## Rendered images with source text
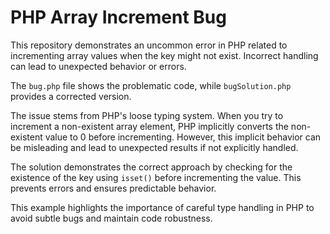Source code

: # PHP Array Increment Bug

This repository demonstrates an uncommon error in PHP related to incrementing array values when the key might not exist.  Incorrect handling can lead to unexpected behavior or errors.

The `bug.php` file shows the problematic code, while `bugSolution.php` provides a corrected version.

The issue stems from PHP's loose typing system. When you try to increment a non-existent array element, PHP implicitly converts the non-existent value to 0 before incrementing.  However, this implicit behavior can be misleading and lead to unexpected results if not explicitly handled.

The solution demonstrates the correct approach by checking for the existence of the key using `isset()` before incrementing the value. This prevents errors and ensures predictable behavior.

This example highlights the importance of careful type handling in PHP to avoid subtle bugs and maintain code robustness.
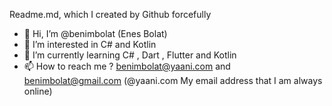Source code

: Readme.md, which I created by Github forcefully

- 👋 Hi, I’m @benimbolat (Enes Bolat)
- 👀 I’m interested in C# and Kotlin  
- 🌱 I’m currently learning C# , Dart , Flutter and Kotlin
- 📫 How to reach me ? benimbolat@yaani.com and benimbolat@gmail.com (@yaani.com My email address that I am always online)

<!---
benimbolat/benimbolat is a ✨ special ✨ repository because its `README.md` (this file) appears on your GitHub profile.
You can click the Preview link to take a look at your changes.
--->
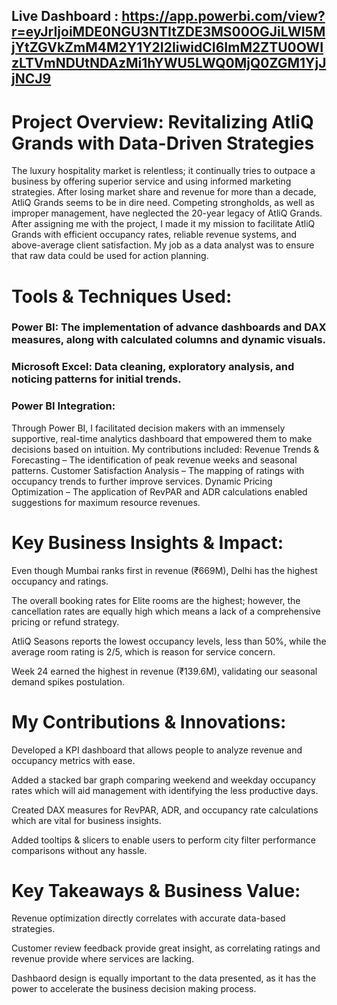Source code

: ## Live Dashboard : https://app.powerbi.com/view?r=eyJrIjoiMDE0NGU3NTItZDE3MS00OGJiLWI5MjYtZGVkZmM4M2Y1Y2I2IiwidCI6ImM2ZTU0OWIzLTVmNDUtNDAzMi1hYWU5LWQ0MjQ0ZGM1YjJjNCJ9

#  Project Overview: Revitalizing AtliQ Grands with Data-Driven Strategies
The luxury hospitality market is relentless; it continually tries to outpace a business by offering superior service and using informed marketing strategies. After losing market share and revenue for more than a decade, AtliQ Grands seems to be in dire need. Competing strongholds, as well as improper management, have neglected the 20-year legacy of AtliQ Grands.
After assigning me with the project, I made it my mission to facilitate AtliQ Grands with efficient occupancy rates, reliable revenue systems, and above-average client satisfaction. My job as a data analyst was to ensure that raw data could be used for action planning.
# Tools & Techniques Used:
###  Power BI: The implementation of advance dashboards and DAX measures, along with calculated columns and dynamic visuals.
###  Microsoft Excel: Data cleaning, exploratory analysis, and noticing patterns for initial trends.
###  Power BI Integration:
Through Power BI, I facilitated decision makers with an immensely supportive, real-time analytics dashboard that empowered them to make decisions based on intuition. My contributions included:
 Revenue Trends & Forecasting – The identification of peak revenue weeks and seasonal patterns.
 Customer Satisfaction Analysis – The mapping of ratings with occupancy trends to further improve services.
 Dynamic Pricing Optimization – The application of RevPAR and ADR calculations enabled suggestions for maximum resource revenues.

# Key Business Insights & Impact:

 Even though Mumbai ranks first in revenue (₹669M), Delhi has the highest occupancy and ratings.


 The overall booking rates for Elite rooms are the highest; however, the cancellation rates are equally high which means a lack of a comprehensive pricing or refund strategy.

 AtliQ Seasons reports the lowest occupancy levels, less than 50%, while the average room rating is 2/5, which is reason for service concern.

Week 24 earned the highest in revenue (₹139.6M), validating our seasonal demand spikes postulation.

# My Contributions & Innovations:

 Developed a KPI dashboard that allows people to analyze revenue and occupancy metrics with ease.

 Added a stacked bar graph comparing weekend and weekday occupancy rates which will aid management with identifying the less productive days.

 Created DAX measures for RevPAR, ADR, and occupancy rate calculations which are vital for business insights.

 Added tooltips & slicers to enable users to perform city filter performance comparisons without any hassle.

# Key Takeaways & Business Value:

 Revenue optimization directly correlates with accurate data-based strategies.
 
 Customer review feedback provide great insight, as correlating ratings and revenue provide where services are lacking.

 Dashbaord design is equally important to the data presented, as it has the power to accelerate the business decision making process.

## Task
In the entries above, count each line that holds "behavior". Give the total and nothing else.

## Answer to this exercise
3